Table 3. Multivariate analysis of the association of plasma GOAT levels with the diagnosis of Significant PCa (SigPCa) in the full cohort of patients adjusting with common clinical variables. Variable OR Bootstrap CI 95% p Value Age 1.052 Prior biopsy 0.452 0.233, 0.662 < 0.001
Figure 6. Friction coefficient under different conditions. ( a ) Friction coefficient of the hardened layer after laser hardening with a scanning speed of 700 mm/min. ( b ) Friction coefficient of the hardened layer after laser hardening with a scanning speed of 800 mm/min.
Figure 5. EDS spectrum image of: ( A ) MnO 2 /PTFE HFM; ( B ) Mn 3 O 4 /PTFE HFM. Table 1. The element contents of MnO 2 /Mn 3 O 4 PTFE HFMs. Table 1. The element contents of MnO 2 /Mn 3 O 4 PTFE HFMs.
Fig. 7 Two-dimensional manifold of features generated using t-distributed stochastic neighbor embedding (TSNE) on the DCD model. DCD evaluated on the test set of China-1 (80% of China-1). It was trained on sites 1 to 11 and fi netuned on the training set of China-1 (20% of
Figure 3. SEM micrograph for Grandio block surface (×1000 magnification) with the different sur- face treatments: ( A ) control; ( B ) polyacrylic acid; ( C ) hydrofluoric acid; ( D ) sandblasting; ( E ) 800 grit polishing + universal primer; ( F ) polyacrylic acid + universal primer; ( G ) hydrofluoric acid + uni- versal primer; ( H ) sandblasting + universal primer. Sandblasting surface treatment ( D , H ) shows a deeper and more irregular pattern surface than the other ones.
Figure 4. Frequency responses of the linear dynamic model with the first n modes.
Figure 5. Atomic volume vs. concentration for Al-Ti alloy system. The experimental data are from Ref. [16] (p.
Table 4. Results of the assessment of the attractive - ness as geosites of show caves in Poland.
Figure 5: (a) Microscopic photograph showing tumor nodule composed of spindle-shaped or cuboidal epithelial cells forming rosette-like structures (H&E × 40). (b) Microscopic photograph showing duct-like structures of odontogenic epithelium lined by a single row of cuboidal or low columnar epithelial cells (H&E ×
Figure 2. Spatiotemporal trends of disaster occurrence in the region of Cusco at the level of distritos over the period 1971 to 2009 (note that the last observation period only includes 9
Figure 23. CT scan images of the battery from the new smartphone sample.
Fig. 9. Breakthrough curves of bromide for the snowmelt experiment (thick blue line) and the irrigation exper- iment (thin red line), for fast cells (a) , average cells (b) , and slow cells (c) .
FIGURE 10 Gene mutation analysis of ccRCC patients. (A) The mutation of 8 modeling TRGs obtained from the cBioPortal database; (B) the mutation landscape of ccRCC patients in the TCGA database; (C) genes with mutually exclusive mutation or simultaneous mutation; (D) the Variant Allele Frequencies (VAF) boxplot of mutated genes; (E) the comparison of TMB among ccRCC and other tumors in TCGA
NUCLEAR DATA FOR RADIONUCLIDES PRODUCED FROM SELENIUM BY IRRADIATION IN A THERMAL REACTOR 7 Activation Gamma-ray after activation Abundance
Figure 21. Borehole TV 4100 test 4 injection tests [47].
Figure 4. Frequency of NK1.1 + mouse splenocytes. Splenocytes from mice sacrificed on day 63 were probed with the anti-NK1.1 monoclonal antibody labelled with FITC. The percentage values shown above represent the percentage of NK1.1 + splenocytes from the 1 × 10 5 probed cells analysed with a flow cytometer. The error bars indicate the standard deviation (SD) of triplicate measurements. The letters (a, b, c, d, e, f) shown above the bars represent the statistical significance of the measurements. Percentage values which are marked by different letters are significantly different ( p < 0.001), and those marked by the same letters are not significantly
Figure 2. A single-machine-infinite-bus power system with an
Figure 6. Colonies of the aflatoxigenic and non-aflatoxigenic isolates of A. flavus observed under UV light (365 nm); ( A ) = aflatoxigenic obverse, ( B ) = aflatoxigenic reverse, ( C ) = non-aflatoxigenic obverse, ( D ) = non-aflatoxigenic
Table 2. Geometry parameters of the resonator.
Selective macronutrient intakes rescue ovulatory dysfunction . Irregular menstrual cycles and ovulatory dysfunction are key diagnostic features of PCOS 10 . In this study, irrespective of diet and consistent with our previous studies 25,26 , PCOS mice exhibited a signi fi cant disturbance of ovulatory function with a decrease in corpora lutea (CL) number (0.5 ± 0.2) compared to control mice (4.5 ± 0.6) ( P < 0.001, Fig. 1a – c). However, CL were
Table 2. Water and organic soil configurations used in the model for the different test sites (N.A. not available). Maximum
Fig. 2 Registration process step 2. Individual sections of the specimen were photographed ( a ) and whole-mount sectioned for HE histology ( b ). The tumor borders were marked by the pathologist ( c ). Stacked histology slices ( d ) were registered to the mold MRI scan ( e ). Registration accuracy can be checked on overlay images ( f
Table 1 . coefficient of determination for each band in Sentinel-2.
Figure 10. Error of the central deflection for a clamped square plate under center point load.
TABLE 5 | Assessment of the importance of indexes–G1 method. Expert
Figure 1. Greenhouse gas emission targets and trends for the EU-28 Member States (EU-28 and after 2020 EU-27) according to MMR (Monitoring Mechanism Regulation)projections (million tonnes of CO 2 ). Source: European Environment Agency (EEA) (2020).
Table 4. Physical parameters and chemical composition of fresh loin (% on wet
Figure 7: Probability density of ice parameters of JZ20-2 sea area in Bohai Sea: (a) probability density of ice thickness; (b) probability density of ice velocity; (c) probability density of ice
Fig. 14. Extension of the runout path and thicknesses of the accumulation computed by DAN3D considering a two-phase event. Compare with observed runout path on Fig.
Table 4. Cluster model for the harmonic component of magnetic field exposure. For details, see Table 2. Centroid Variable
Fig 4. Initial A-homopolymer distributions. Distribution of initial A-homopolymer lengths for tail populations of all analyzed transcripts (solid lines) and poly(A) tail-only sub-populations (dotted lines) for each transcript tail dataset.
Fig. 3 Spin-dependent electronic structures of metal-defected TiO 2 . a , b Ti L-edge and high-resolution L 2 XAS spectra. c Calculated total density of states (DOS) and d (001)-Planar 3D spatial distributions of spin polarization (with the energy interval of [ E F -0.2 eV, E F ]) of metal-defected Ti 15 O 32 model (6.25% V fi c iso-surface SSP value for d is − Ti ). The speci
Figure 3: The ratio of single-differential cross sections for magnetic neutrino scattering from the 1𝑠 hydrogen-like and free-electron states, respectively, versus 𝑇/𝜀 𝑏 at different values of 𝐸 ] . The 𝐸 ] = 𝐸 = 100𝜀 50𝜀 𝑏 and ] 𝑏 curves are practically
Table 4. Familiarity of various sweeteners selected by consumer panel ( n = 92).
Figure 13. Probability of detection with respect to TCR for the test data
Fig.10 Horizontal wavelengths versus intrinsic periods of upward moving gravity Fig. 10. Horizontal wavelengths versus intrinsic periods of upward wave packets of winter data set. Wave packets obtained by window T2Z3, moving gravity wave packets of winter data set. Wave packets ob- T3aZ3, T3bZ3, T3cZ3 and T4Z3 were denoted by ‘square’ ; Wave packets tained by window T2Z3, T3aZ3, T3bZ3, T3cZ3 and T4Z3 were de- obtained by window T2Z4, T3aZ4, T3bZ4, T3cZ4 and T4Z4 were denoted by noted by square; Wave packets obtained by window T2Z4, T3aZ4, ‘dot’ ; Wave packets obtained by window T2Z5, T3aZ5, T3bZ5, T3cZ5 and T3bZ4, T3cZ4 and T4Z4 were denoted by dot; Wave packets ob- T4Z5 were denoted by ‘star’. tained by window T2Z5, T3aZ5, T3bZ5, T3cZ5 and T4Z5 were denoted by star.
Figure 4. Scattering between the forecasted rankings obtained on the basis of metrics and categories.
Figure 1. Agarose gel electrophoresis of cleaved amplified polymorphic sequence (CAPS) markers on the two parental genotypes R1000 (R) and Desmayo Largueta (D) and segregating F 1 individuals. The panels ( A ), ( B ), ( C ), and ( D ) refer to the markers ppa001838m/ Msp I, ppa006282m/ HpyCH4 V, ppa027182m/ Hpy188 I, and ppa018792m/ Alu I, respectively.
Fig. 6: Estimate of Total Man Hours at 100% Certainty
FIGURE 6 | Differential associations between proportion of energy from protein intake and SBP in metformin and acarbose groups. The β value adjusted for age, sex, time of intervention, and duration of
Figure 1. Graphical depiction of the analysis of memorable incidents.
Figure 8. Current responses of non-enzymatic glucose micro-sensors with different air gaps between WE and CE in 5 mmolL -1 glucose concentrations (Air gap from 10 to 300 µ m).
##########
WORK ITEM: Set down exactly, and only, the lines from the one with "Figure 1. Graphical" to the final line of the data.

ANSWER FOR THE TASK:
Figure 1. Graphical depiction of the analysis of memorable incidents.
Figure 8. Current responses of non-enzymatic glucose micro-sensors with different air gaps between WE and CE in 5 mmolL -1 glucose concentrations (Air gap from 10 to 300 µ m).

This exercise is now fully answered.